Con specificità particolari dovute a una politica monetaria e bancaria autonoma, che più di ogni altra è influenzata dalla finanza globale, si presenta la situazione del Regno Unito, che sta attraversando una fase di ripresa sia pure accompagnata da vari timori.
S'innesta peraltro pesante nella operatività delle banche centrali lo sviluppo tecnologico dei mercati, nonché la considerazione che tutti gli operatori, dalle grandi banche agli Hedge funds e ai fondi di ogni altro genere, nonché i prodotti finanziari, sono per loro natura sempre più internazionali e internazionalmente operano. Ed è questa stessa tecnologia che ha tolto credibilità alle pretese scientificità delle élite economiche, soppiantate dai matematici, dagli ingegneri ed ora persino dai fisici, come tante altre volte ho già ricordato.
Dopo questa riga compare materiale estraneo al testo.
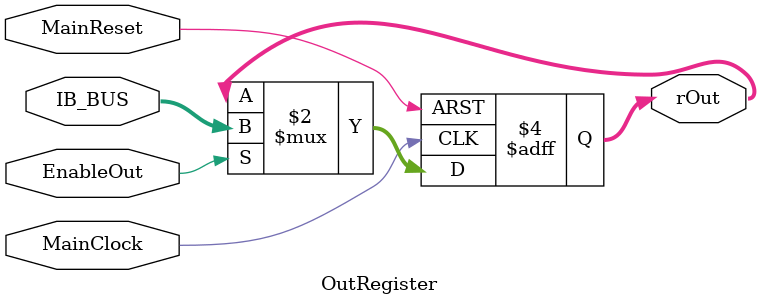
<source format=v>
`timescale 1ns / 1ps
`default_nettype none

module OutRegister(
    input  wire        MainClock,
    input  wire        MainReset,
    input  wire        EnableOut,
    inout  wire [3:0]  IB_BUS,
    output reg  [3:0]  rOut
);
    always @(posedge MainClock or posedge MainReset) begin
        if (MainReset)
            rOut <= 4'b0000;
        else if (EnableOut)
            rOut <= IB_BUS;
    end
endmodule

`default_nettype wire

</source>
È pur vero, giova ripeterlo, che gli animal spirits degli imprenditori difficilmente possono essere racchiusi in un algoritmo ed è bene ricordare alle élites che la durata del loro potere è limitata, in ragione di quel che ha sostenuto Pareto che: "la storia è un cimitero di aristocrazie". Ed è proprio la combinazione fra internazionalizzazione e tecnologia a tenere anche gli alchimisti delle banche centrali in continuo ambiguo rapporto con la politica dei singoli Stati, nei confronti della quale rivendicano spesso, a torto o a ragione, la loro indipendenza.